En ce qui a trait au contenu de l’assiette, on recommande qu’un repas soit composé d’une moitié de fruits et légumes, d’un quart de protéines, d’un quart de céréales à grains entiers et d’un grand verre d’eau. Les aliments hautement transformés ou ceux à teneur élevée en sodium, en sucre et en gras saturés sont à proscrire.
Toutefois, la différence la plus significative avec le précédent guide alimentaire est une approche qui se veut plus holistique. Il est évident que pour les créateurs du Guide, manger sainement ne se résume pas à consommer des aliments nutritifs. C’est aussi apprécier la préparation des repas, partager son expérience avec d’autres, prendre le temps de manger et savourer le produit de son labeur. On recommande aussi de consommer des mets qui sont en concordance avec sa culture et ses traditions alimentaires. On invite également les Canadiens à une introspection face à leur rapport à la nourriture ; on leur propose d’écouter leurs sensations de faim et de satiété afin d’éviter de surconsommer.

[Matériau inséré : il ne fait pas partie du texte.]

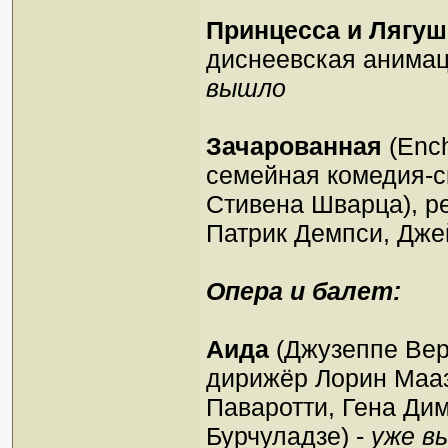
Принцесса и Лягуш
диснеевская анимац
вышло
Зачарованная
(Ench
семейная комедия-с
Стивена Шварца), р
Патрик Демпси, Дже
Опера и балет:
Аида
(Джузеппе Верд
дирижёр Лорин Мааз
Паваротти, Гена Дим
Бурчуладзе) -
уже в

Bref, bien manger ne devrait pas être vu comme une privation, mais comme une source de plaisir.
Tensions dans l’ agroalimentaire
Il est à noter que les influents lobbys de l’industrie agroalimentaire ont été exclus du processus de rédaction du nouveau guide et que toute étude scientifique non indépendante a été rejetée, contrairement à ce qui se faisait auparavant. En conséquence, une place moindre a été accordée aux produits laitiers et aux protéines animales. Les jus de fruits perdent aussi leur réputation « santé » en passant de « portions de fruit » à « produits à éviter ». Ce processus plus transparent n’a pas plu aux grandes industries alimentaires canadiennes, particulièrement à l’industrie laitière qui perd son statut privilégié au sein du Guide.

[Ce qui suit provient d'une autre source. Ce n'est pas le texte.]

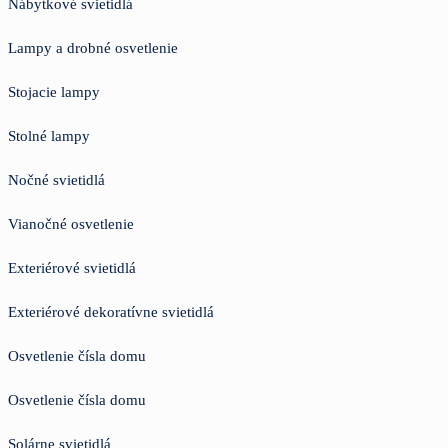
Nábytkové svietidlá
Lampy a drobné osvetlenie
Stojacie lampy
Stolné lampy
Nočné svietidlá
Vianočné osvetlenie
Exteriérové svietidlá
Exteriérové dekoratívne svietidlá
Osvetlenie čísla domu
Osvetlenie čísla domu
Solárne svietidlá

Les craintes des éleveurs canadiens sont tout à fait justifiées. En effet, au-delà du rôle normatif du Guide, les institutions publiques, comme les hôpitaux, les écoles publiques ou les centres de détention, devront adapter leurs menus pour se conformer aux nouvelles recommandations fédérales.
Enfin, le Guide met en garde les Canadiens contre l’influence considérable de l’industrie agroalimentaire et les incite à demeurer « vigilants » face au marketing alimentaire. Les auteurs du Guide ne voient définitivement pas d’un bon œil l’omniprésence du marketing alimentaire sur les réseaux sociaux, dans les films, à la télévision, sur Internet, et émettent même le souhait que les Canadiens réduisent leur exposition à ce type de publicité.
Le nouveau Guide alimentaire canadien représente donc un changement de cap vers une alimentation plus végétale, au grand dam des éleveurs canadiens, et vers une conception plus profonde et plus large de la nutrition. Il reste toutefois à voir si la population canadienne accueillera avec autant d’enthousiasme que les nutritionnistes les nouvelles recommandations gouvernementales.